Saved entries:
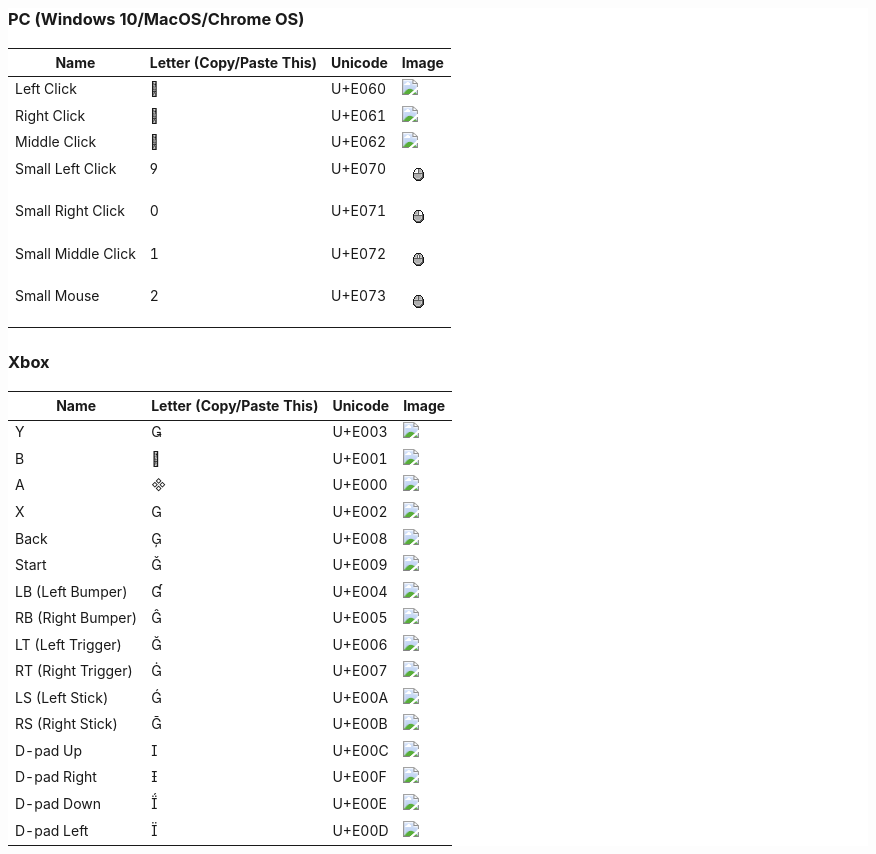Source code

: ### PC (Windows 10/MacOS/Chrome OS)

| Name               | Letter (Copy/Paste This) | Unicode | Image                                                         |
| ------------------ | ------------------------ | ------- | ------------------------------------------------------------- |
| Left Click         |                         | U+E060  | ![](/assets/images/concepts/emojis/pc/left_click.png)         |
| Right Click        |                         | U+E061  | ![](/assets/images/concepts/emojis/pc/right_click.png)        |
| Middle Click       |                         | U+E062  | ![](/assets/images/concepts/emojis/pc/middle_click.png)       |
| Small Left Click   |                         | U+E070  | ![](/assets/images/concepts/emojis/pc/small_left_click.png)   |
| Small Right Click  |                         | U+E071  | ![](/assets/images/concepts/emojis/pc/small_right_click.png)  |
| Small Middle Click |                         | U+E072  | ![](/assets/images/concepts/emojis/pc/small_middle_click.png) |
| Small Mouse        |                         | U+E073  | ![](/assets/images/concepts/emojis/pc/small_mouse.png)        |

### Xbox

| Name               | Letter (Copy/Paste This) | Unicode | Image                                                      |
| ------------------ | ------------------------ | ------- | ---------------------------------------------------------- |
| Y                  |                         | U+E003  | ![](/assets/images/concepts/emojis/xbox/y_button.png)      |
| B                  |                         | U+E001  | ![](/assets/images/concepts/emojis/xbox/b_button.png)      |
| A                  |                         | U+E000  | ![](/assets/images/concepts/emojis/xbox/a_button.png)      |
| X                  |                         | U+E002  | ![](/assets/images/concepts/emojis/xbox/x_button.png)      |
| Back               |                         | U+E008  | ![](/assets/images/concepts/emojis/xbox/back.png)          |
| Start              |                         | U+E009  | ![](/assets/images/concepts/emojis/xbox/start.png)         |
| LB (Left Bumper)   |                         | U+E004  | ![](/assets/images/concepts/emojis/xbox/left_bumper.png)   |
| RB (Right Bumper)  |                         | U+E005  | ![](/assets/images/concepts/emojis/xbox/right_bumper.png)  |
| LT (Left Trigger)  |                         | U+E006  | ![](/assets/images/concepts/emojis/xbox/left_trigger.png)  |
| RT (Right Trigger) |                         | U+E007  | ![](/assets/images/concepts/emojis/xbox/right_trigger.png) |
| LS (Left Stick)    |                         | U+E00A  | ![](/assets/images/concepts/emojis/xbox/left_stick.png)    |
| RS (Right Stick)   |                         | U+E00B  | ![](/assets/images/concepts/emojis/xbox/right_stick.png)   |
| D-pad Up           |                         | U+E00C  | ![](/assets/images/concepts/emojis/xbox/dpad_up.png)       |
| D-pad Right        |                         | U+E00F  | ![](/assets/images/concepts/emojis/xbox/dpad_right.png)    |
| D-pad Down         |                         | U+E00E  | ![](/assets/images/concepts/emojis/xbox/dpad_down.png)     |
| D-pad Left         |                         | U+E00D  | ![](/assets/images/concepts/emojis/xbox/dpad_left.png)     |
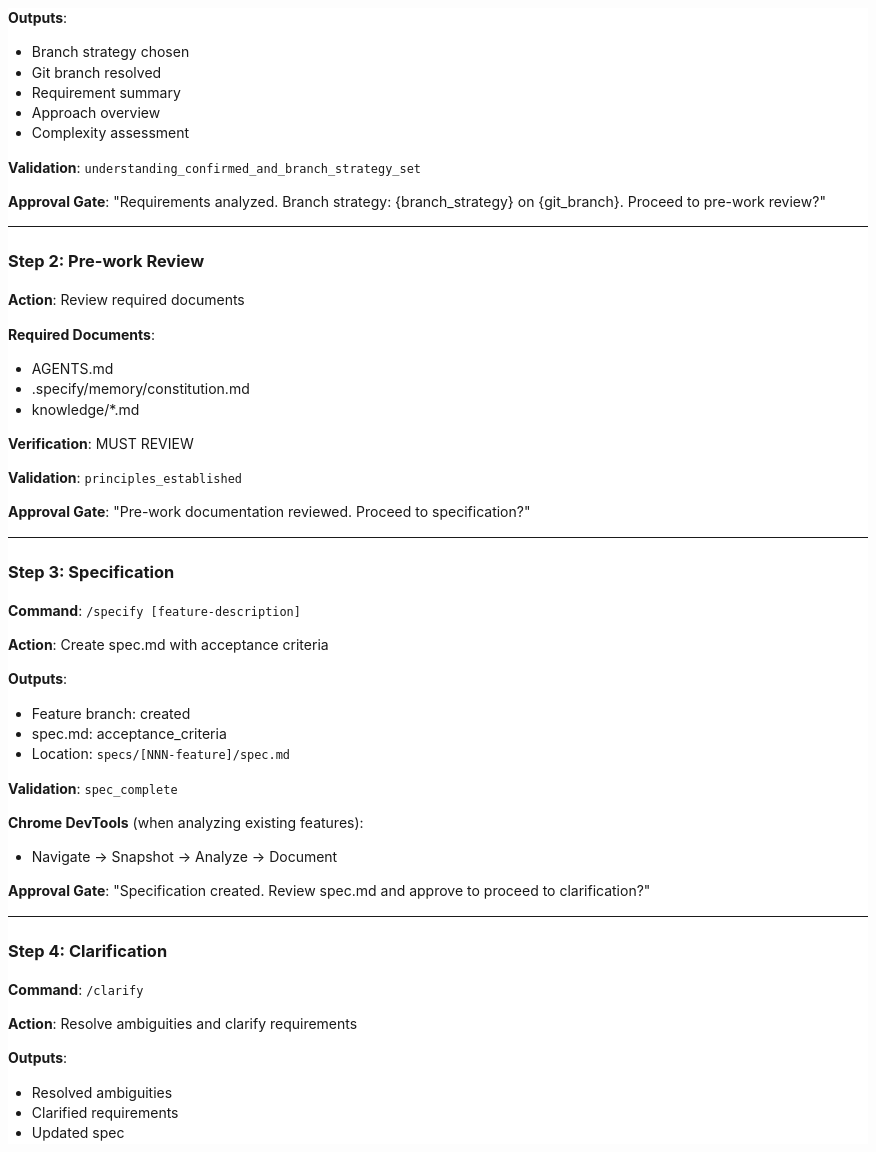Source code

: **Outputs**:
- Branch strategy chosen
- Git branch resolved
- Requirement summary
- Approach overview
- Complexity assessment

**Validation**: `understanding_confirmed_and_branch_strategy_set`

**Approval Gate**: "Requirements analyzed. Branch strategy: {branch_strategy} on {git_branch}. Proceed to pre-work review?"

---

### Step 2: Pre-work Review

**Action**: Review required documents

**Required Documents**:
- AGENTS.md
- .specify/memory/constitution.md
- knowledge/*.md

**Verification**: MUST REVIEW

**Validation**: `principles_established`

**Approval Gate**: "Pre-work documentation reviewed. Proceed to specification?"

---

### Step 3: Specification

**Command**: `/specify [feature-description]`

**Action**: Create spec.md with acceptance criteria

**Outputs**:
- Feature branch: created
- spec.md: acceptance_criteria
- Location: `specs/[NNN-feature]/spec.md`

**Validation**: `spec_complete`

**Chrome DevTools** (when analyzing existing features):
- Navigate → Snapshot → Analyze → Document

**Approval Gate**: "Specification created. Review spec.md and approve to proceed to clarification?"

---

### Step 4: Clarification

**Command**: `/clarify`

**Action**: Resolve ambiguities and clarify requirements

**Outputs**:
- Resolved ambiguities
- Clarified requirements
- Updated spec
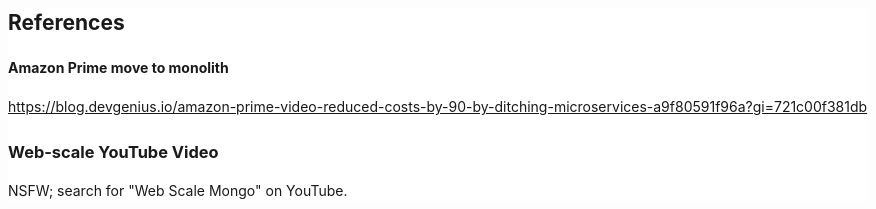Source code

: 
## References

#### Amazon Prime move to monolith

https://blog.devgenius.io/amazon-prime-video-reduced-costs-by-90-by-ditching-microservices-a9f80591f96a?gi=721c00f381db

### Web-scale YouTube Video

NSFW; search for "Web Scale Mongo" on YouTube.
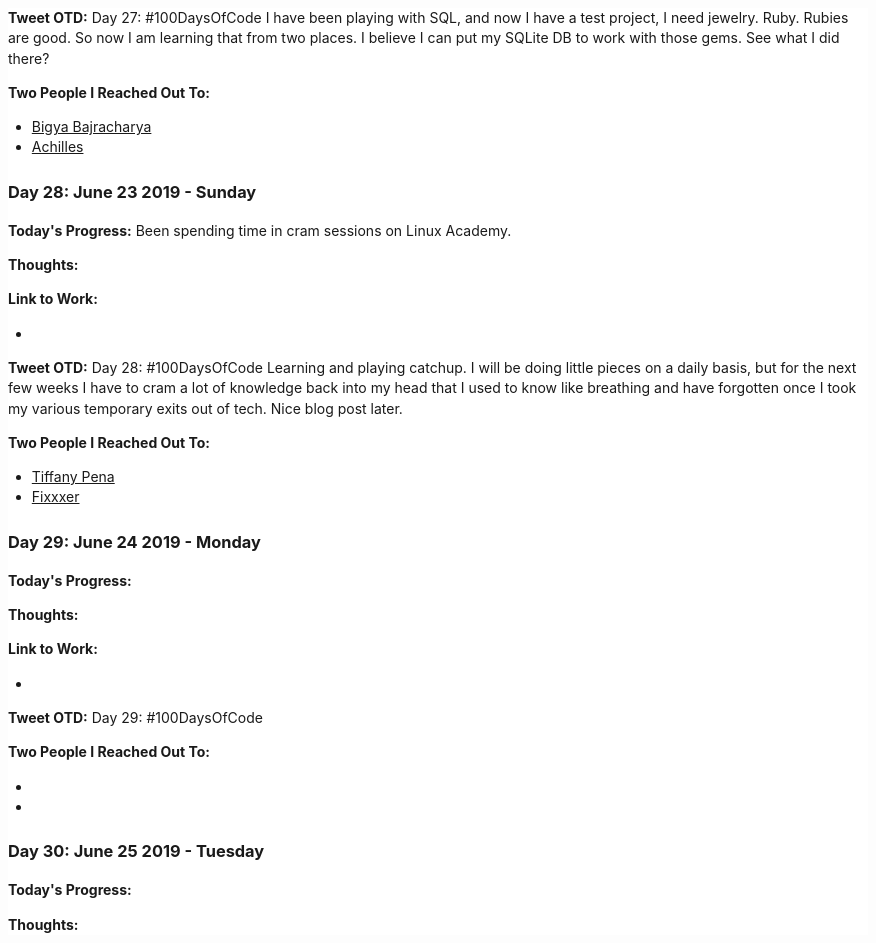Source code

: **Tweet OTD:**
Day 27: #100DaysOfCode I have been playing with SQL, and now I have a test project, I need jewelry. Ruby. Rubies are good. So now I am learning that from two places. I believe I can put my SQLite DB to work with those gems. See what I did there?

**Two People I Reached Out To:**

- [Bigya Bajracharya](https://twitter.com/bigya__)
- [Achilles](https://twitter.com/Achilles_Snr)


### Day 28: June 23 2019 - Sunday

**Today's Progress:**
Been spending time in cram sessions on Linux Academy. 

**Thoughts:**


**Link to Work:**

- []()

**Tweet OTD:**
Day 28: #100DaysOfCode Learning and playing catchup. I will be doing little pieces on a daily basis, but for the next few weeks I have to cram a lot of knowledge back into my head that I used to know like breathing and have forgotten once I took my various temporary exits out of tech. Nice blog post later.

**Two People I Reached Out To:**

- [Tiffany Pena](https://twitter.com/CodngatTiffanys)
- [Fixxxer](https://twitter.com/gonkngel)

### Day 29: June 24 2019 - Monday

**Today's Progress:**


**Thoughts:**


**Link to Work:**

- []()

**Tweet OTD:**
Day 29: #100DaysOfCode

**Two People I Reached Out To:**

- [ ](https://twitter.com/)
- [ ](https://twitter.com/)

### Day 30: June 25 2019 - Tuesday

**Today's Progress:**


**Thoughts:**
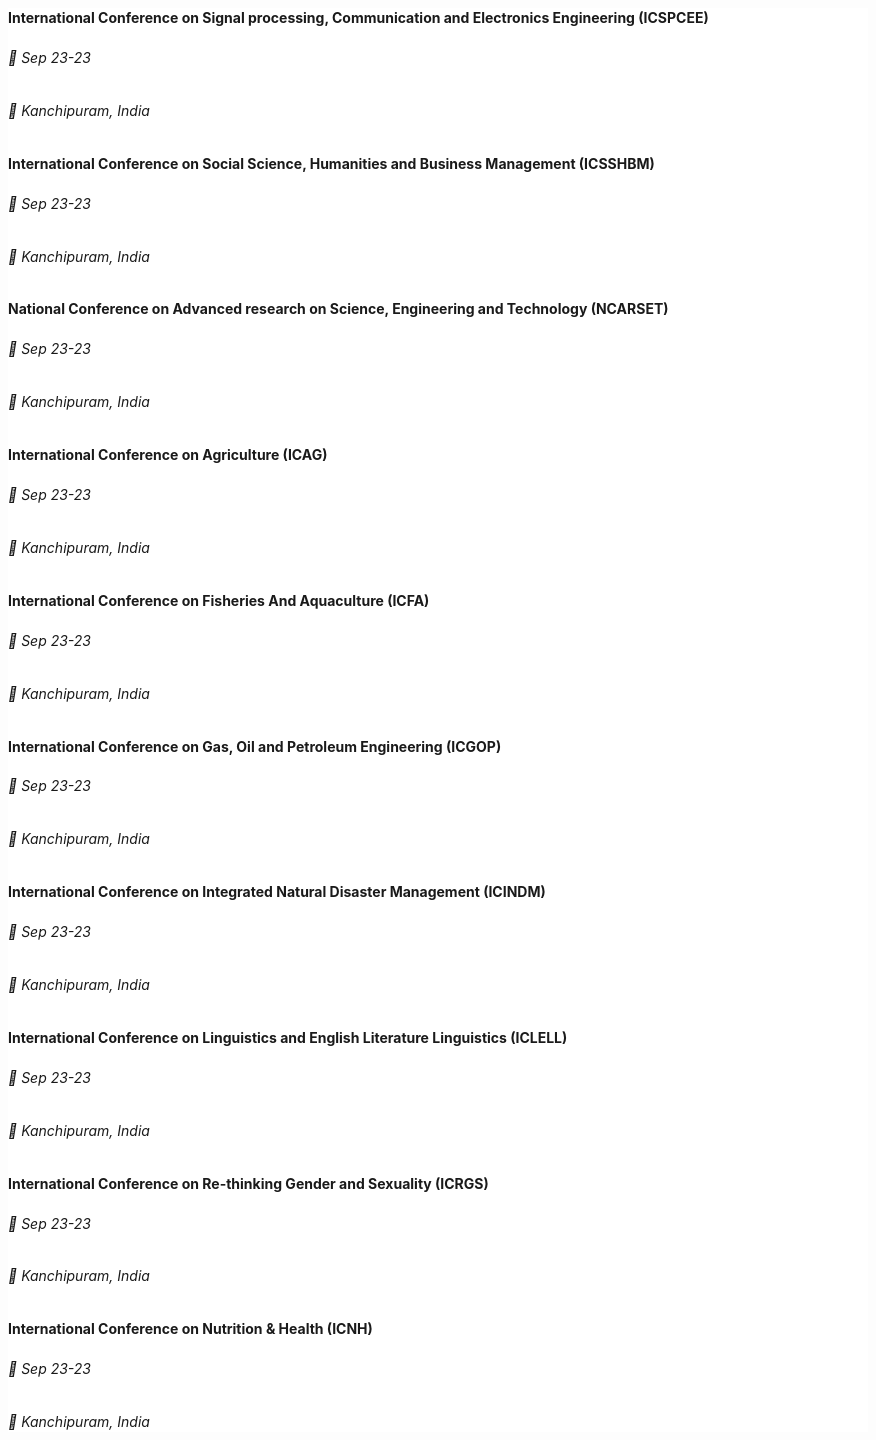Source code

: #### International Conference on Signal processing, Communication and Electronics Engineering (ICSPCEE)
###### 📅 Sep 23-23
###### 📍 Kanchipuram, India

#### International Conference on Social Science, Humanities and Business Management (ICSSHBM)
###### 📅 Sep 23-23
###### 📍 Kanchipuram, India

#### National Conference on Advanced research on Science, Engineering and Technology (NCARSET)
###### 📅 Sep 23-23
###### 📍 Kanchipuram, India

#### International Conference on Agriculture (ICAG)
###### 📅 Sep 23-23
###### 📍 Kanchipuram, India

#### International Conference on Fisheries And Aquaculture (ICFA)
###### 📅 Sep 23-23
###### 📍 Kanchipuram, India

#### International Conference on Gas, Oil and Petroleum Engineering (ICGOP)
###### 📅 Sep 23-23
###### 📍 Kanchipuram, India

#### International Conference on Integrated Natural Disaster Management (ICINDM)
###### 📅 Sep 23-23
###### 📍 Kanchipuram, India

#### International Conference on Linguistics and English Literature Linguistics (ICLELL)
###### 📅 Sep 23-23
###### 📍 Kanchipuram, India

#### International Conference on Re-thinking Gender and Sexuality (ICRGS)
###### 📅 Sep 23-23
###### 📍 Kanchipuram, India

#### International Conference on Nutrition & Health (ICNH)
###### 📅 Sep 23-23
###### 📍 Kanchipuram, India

### [TASK REQUIREMENTS]
Tally the lines in the records above that contain the string "Management", and reply with only the number.

### [EXERCISE ANSWER]
2